The Asian outfit is also involved in raft of local and regional programmes including the development of the mine, building of 300 MW power plant at the sites and coal washing plant—that will be connected to Botswana Power Corporation (BPC) grid—and acquisition of railway line to Nakala seaport in Mozambique.

Further, Botswana and South African governments have committed themselves to build a 75 kilometers railway-line that will connect Mmamabula to the small town of Lephalala in Limpopo Province – northern parts of South Africa.

Siwawa praised Morupole Colliery Mine for being able to penetrate the international markets. Morupole is a land linked area, and is able to used railway-line to the north through Zimbabwe to Mozambique seaports for their export to Europe. And last year, it exported around 500,000 tonnes to South Africa- which it expected to push the volumes to 1.2 million tonnes this year.

South Africa’s coal resources are getting depleted. The country is facing a serious problem of power black-outs which are also attributed to the aged plants.

Siwawa also indicated the Minergy in Masala coal fields also did well.

Minergy is a very successful story they managed to beat their South African competitors because they are an open cast. The South African mines are doing underground mining and it is becoming more expensive for them to compete.

They beat the South African mines in terms of pricing,” Siwawa said.
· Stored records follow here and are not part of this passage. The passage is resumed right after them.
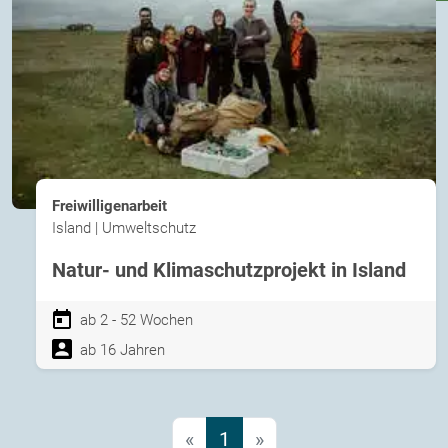
Freiwilligenarbeit
Island | Umweltschutz
Natur- und Klimaschutzprojekt in Island
ab 2 - 52 Wochen
ab 16 Jahren
«
1
»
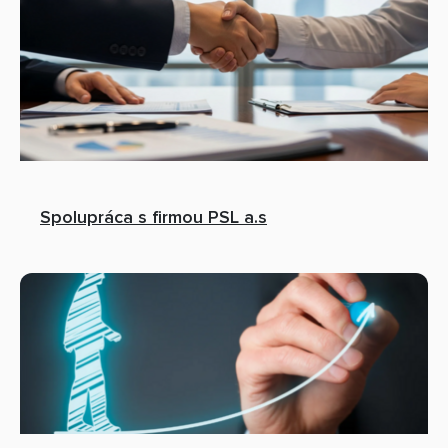
Spolupráca s firmou PSL a.s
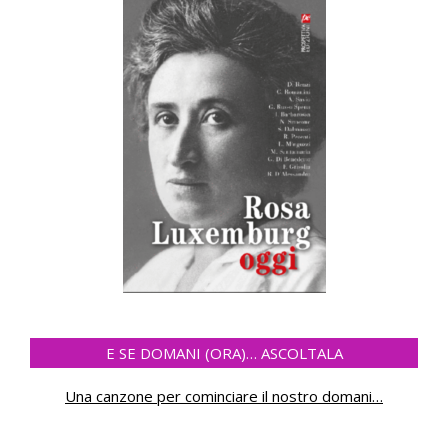
E SE DOMANI (ORA)… ASCOLTALA
Una canzone per cominciare il nostro domani
…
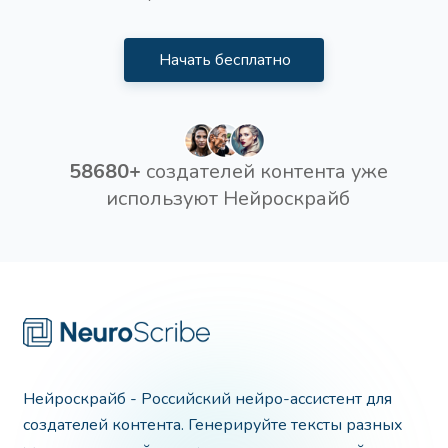
Начать бесплатно
58680+
создателей контента уже
используют Нейроскрайб
Нейроскрайб - Российский нейро-ассистент для
создателей контента. Генерируйте тексты разных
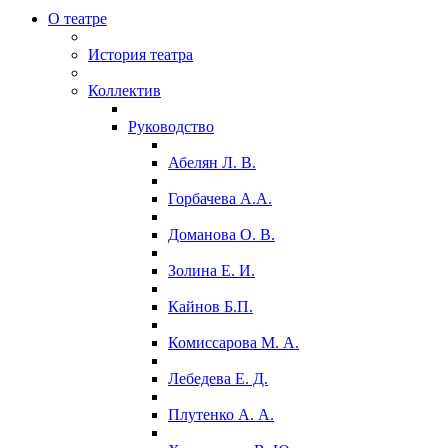
О театре
История театра
Коллектив
Руководство
Абелян Л. В.
Горбачева А.А.
Доманова О. В.
Золина Е. И.
Кайнов Б.П.
Комиссарова М. А.
Лебедева Е. Д.
Плутенко А. А.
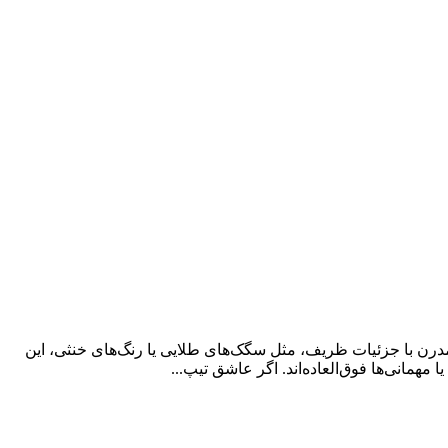
حی مدرن با جزئیات ظریف، مثل سگک‌های طلایی یا رنگ‌های خنثی، این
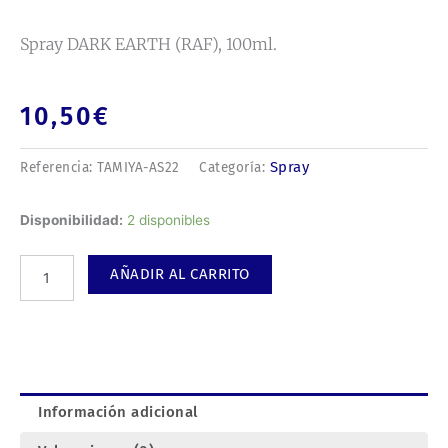
Spray DARK EARTH (RAF), 100ml.
10,50
€
Spray
Referencia:
TAMIYA-AS22
Categoría:
Spray
Disponibilidad:
2 disponibles
DARK
EARTH
AÑADIR AL CARRITO
(RAF),
100ml.
cantidad
Información adicional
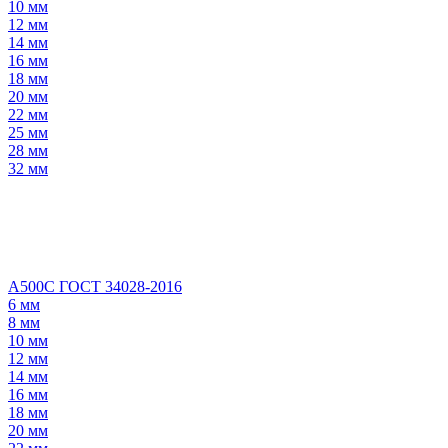
10 мм
12 мм
14 мм
16 мм
18 мм
20 мм
22 мм
25 мм
28 мм
32 мм
А500С ГОСТ 34028-2016
6 мм
8 мм
10 мм
12 мм
14 мм
16 мм
18 мм
20 мм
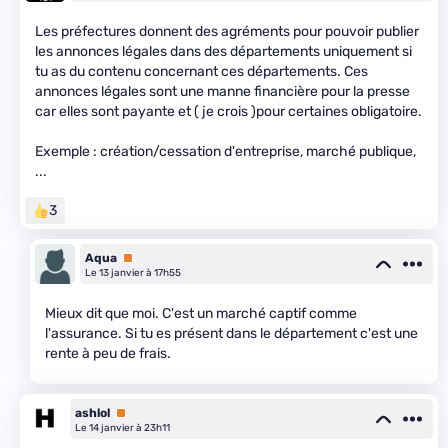
Les préfectures donnent des agréments pour pouvoir publier
les annonces légales dans des départements uniquement si
tu as du contenu concernant ces départements. Ces
annonces légales sont une manne financière pour la presse
car elles sont payante et ( je crois )pour certaines obligatoire.
Exemple : création/cessation d'entreprise, marché publique,
...
3
Aqua
Premium
Le 13 janvier à 17h55
Mieux dit que moi. C'est un marché captif comme
l'assurance. Si tu es présent dans le département c'est une
rente à peu de frais.
ashlol
Premium
Le 14 janvier à 23h11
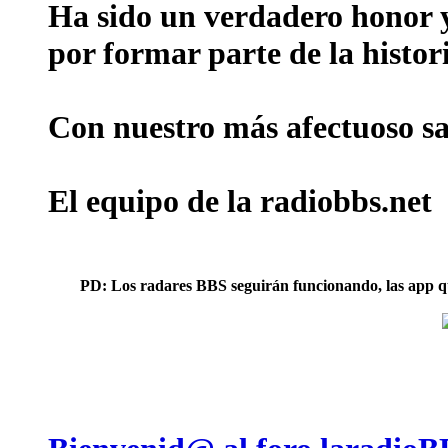
Ha sido un verdadero honor y 
por formar parte de la histor
Con nuestro más afectuoso sal
El equipo de la radiobbs.net
PD: Los radares BBS seguirán funcionando, las app que 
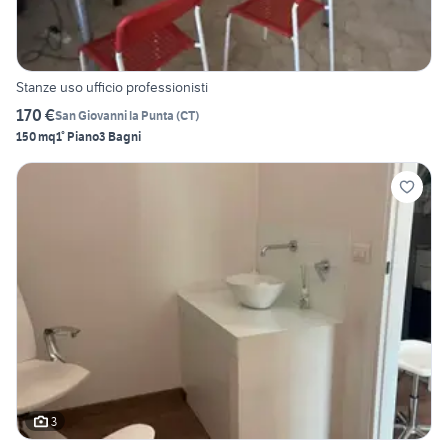
Stanze uso ufficio professionisti
170 €
San Giovanni la Punta
(
CT
)
150 mq
1° Piano
3 Bagni
3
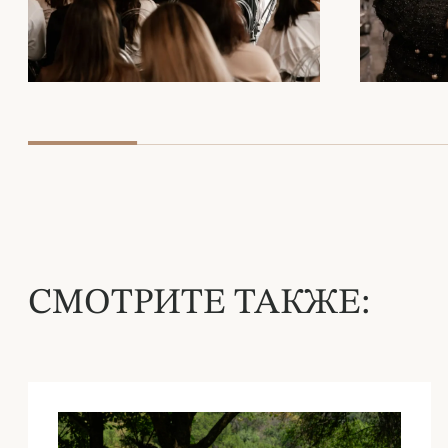
СМОТРИТЕ ТАКЖЕ:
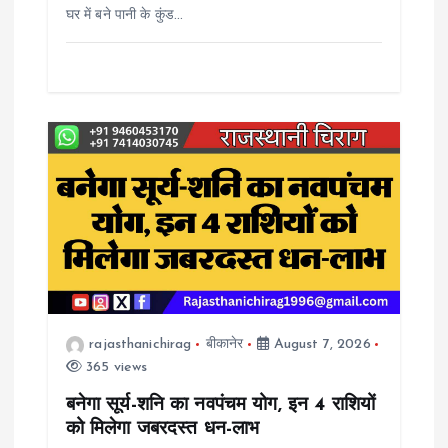
n
घर में बने पानी के कुंड…
rajasthanichirag
बीकानेर
August 7, 2026
365 views
बनेगा सूर्य-शनि का नवपंचम योग, इन 4 राशियों
को मिलेगा जबरदस्त धन-लाभ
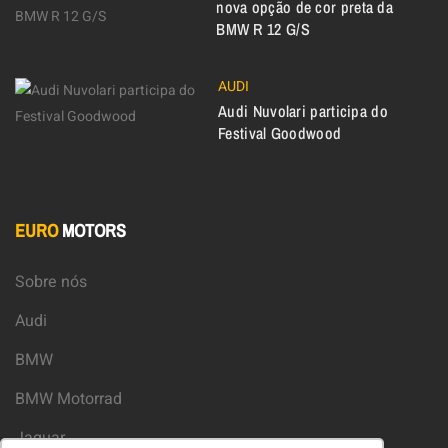
nova opção de cor preta da
BMW R 12 G/S
AUDI
Audi Nuvolari participa do
Festival Goodwood
EURO
MOTORS
Sobre nós
Audi
BMW
BMW Motorrad
Jaguar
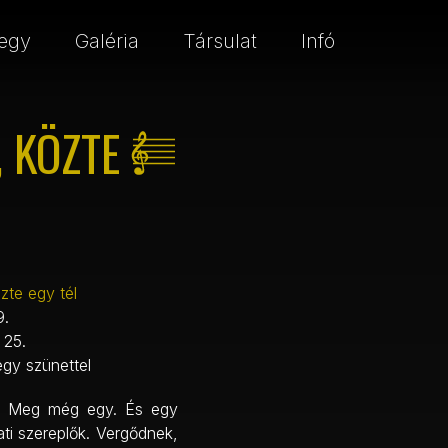
egy
Galéria
Társulat
Infó
, KÖZTE
zte egy tél
9.
 25.
egy szünettel
ő. Meg még egy. És egy
lati szereplők. Vergődnek,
He also hailed BPC for extending their power transmission to the Kgalagadi copper-belt which reduced the costs of operating Sandfire Mine -near Ghantsi -and Khoumacau Mine – north of Maun.

Minerals Development Company Botswana’s (MDCB’s), chief executive officer, Matome Malema, said his company is agile and  has “global investment focus” that enables it to invest in known mining  countries.

“We will however focus on the local investment arena whilst building the capacity and track-record for regional and international investments,” he said.

“MDCB will remain commodity agnostic, investing across all commodities subject to the sustainability and viability of the investment,” Malema said.

“We believe that significant potential for creating a vibrant steel industry in Botswana through and more aggressive focus on the synergistic potential of iron ore, lime stone, and vast coal reserves,” he added.

In Ikongwe- a small village near Shoshong has one of the best iron ore reserves measure as having 65 percent iron contentment. Anything above 60 percent iron content is considered good for steelmaking. The project mouth-balled when international steel prices slumped.